:: Extracted records
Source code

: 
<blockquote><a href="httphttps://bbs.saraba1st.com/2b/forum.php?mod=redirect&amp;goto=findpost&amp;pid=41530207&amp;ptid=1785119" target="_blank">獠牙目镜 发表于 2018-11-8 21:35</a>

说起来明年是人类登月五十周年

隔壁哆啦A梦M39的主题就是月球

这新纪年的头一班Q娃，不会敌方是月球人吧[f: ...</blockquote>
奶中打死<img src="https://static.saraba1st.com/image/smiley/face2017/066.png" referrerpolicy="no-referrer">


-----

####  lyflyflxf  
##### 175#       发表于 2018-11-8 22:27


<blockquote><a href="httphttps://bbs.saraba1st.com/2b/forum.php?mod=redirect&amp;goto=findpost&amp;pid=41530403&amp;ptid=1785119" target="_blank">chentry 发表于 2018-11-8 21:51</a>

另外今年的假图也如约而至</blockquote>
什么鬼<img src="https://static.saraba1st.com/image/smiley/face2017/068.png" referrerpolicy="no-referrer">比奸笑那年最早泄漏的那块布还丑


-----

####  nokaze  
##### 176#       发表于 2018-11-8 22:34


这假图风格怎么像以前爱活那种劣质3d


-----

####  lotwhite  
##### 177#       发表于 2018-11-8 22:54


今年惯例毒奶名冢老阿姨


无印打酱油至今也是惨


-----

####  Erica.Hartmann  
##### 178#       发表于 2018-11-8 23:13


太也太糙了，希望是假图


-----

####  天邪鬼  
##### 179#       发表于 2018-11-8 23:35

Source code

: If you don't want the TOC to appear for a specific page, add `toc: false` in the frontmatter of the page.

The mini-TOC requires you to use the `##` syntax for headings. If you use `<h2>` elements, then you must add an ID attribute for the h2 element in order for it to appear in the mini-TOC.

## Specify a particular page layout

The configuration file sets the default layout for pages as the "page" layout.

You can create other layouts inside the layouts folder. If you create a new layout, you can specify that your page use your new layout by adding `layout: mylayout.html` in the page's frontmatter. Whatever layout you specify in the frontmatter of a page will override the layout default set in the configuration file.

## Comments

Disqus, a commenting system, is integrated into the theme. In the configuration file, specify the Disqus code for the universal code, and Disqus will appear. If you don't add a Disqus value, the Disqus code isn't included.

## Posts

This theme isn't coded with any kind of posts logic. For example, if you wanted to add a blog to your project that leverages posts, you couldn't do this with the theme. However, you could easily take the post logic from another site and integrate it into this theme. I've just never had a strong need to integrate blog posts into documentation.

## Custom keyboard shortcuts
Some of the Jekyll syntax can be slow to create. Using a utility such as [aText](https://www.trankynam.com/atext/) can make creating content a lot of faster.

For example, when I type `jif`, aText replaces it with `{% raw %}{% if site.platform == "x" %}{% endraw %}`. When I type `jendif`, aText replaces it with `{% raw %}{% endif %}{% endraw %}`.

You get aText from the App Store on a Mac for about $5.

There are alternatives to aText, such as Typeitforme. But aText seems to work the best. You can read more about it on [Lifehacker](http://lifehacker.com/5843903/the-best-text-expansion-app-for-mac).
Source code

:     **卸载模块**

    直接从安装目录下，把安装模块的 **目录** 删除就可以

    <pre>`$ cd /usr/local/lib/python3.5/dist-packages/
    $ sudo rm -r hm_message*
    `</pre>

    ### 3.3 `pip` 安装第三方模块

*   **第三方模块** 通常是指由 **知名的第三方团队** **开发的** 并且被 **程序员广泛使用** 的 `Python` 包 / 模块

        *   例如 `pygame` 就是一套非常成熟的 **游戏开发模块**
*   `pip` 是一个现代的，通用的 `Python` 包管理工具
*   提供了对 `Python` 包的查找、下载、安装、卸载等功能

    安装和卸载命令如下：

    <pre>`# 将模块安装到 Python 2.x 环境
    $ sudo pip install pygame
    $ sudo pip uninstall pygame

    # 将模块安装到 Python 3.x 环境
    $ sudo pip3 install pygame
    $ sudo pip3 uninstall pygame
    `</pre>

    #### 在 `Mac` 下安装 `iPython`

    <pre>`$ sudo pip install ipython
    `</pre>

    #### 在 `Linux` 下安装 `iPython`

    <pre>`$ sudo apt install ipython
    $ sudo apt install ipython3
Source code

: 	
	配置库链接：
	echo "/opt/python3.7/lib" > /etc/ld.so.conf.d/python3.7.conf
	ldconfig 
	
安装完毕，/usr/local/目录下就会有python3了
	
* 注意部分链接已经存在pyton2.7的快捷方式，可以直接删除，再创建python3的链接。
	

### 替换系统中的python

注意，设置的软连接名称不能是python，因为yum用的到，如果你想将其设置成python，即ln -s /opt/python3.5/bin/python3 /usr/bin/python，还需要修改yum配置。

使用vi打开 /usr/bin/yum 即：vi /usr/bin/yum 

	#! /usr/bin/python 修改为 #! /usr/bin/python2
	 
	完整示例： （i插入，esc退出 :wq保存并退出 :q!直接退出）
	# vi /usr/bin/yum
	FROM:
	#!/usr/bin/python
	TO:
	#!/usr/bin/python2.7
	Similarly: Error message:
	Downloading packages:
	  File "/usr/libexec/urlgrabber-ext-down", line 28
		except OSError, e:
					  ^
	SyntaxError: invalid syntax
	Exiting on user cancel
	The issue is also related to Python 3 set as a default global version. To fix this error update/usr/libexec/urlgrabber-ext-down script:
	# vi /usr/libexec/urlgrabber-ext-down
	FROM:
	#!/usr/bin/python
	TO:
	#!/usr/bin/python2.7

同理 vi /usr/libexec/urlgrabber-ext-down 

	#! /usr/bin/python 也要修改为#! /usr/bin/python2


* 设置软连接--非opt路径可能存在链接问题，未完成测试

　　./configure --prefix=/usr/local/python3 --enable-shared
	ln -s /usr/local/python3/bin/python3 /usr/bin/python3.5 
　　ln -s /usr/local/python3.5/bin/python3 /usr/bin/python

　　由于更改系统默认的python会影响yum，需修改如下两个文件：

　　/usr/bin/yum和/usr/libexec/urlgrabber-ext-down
::::
-- Exercise --
Bring together every line in the entries that holds the string "httphttps".

-- Final answer --
<blockquote><a href="httphttps://bbs.saraba1st.com/2b/forum.php?mod=redirect&amp;goto=findpost&amp;pid=41530207&amp;ptid=1785119" target="_blank">獠牙目镜 发表于 2018-11-8 21:35</a>
<blockquote><a href="httphttps://bbs.saraba1st.com/2b/forum.php?mod=redirect&amp;goto=findpost&amp;pid=41530403&amp;ptid=1785119" target="_blank">chentry 发表于 2018-11-8 21:51</a>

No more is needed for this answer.